## What you need to do
The records that follow are to be repeated exactly, with the pictures removed.

Provided data section start

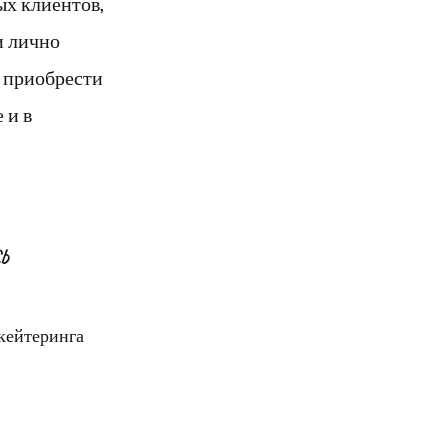
ых клиентов,
и лично
о приобрести
 и в
Ь
кейтеринга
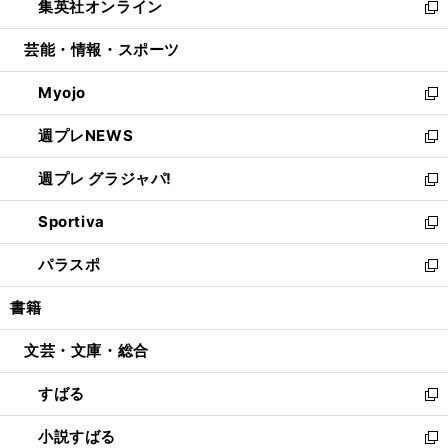
集英社オンライン
く
で
ド
ィ
い
新
開
ウ
ン
ウ
し
芸能・情報・スポーツ
く
で
ド
ィ
い
開
ウ
ン
ウ
Myojo
く
で
ド
ィ
新
開
ウ
ン
し
週プレNEWS
く
で
ド
い
新
開
ウ
ウ
し
週プレ グラジャパ!
く
で
ィ
い
新
開
ン
ウ
し
Sportiva
く
ド
ィ
い
新
ウ
ン
ウ
し
パラスポ
で
ド
ィ
い
新
開
ウ
ン
ウ
し
書籍
く
で
ド
ィ
い
開
ウ
ン
ウ
文芸・文庫・総合
く
で
ド
ィ
開
ウ
ン
すばる
く
で
ド
新
開
ウ
し
小説すばる
く
で
い
新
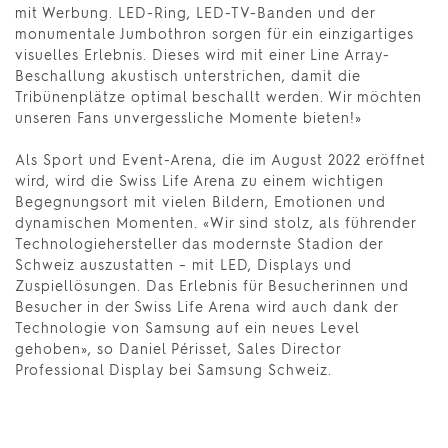
mit Werbung. LED-Ring, LED-TV-Banden und der
monumentale Jumbothron sorgen für ein einzigartiges
visuelles Erlebnis. Dieses wird mit einer Line Array-
Beschallung akustisch unterstrichen, damit die
Tribünenplätze optimal beschallt werden. Wir möchten
unseren Fans unvergessliche Momente bieten!»
Als Sport und Event-Arena, die im August 2022 eröffnet
wird, wird die Swiss Life Arena zu einem wichtigen
Begegnungsort mit vielen Bildern, Emotionen und
dynamischen Momenten. «Wir sind stolz, als führender
Technologiehersteller das modernste Stadion der
Schweiz auszustatten – mit LED, Displays und
Zuspiellösungen. Das Erlebnis für Besucherinnen und
Besucher in der Swiss Life Arena wird auch dank der
Technologie von Samsung auf ein neues Level
gehoben», so Daniel Périsset, Sales Director
Professional Display bei Samsung Schweiz.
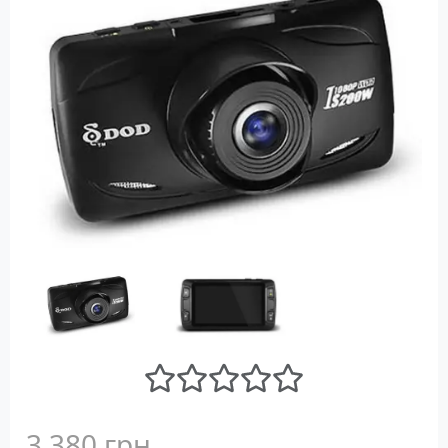
3 380 грн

Provided data section end

## Answer to this task
ых клиентов,
и лично
о приобрести
 и в
Ь
кейтеринга
集英社オンライン
く
で
ド
ィ
い
新
開
ウ
ン
ウ
し
芸能・情報・スポーツ
く
で
ド
ィ
い
開
ウ
ン
ウ
Myojo
く
で
ド
ィ
新
開
ウ
ン
し
週プレNEWS
く
で
ド
い
新
開
ウ
ウ
し
週プレ グラジャパ!
く
で
ィ
い
新
開
ン
ウ
し
Sportiva
く
ド
ィ
い
新
ウ
ン
ウ
し
パラスポ
で
ド
ィ
い
新
開
ウ
ン
ウ
し
書籍
く
で
ド
ィ
い
開
ウ
ン
ウ
文芸・文庫・総合
く
で
ド
ィ
開
ウ
ン
すばる
く
で
ド
新
開
ウ
し
小説すばる
く
で
い
新
mit Werbung. LED-Ring, LED-TV-Banden und der
monumentale Jumbothron sorgen für ein einzigartiges
visuelles Erlebnis. Dieses wird mit einer Line Array-
Beschallung akustisch unterstrichen, damit die
Tribünenplätze optimal beschallt werden. Wir möchten
unseren Fans unvergessliche Momente bieten!»
Als Sport und Event-Arena, die im August 2022 eröffnet
wird, wird die Swiss Life Arena zu einem wichtigen
Begegnungsort mit vielen Bildern, Emotionen und
dynamischen Momenten. «Wir sind stolz, als führender
Technologiehersteller das modernste Stadion der
Schweiz auszustatten – mit LED, Displays und
Zuspiellösungen. Das Erlebnis für Besucherinnen und
Besucher in der Swiss Life Arena wird auch dank der
Technologie von Samsung auf ein neues Level
gehoben», so Daniel Périsset, Sales Director
Professional Display bei Samsung Schweiz.
3 380 грн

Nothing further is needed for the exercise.